# Input data
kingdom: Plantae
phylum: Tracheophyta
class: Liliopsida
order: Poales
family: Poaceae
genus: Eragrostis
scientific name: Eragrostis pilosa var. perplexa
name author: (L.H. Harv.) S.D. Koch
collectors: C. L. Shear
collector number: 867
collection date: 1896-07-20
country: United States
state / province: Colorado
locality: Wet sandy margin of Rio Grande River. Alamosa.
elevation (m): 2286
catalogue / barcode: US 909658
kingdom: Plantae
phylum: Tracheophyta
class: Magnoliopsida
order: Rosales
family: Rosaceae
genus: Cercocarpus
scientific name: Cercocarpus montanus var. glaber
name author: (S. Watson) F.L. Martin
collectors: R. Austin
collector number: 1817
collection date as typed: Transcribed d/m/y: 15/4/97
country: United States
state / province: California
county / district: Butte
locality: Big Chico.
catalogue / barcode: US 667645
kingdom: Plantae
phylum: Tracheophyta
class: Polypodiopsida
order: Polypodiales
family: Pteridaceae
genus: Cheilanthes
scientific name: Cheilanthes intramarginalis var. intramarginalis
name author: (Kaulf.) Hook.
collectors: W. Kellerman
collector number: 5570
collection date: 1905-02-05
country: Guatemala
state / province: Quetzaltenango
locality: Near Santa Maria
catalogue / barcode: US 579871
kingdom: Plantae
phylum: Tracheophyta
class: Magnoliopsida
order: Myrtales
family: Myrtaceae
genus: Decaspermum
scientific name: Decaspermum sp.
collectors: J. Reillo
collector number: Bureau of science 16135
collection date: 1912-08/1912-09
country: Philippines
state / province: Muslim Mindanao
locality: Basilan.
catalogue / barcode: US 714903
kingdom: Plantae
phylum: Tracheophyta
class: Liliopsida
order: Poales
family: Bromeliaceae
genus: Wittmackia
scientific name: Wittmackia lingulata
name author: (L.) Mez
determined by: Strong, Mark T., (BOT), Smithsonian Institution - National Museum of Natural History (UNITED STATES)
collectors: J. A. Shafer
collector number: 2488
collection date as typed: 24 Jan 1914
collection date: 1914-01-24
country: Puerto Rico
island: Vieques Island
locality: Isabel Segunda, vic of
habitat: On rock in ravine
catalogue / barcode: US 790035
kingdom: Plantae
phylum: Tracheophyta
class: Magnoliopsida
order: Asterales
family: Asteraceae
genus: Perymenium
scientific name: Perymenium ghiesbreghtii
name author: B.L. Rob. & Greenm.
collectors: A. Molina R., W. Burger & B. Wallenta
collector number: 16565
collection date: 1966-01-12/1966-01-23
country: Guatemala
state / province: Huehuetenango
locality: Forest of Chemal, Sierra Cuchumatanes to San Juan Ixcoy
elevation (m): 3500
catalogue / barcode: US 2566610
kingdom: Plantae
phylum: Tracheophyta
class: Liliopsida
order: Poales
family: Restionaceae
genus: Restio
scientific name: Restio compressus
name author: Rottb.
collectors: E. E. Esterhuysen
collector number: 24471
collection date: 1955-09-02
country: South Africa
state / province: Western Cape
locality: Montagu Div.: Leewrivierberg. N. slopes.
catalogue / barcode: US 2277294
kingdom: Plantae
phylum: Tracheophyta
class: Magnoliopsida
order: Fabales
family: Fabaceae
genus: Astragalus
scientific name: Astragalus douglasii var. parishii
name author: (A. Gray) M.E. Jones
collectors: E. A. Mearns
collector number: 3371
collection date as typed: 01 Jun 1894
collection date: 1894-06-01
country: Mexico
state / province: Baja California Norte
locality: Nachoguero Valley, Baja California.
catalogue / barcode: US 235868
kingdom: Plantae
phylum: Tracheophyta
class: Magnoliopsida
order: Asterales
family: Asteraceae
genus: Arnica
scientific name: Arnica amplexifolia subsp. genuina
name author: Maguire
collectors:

# Task directions
Give every line from the start of the records through the line containing "collector number: 1817", inclusive, as a JSON list of strings, one string per line and no blank lines.

# Full solution
[
  "kingdom: Plantae",
  "phylum: Tracheophyta",
  "class: Liliopsida",
  "order: Poales",
  "family: Poaceae",
  "genus: Eragrostis",
  "scientific name: Eragrostis pilosa var. perplexa",
  "name author: (L.H. Harv.) S.D. Koch",
  "collectors: C. L. Shear",
  "collector number: 867",
  "collection date: 1896-07-20",
  "country: United States",
  "state / province: Colorado",
  "locality: Wet sandy margin of Rio Grande River. Alamosa.",
  "elevation (m): 2286",
  "catalogue / barcode: US 909658",
  "kingdom: Plantae",
  "phylum: Tracheophyta",
  "class: Magnoliopsida",
  "order: Rosales",
  "family: Rosaceae",
  "genus: Cercocarpus",
  "scientific name: Cercocarpus montanus var. glaber",
  "name author: (S. Watson) F.L. Martin",
  "collectors: R. Austin",
  "collector number: 1817"
]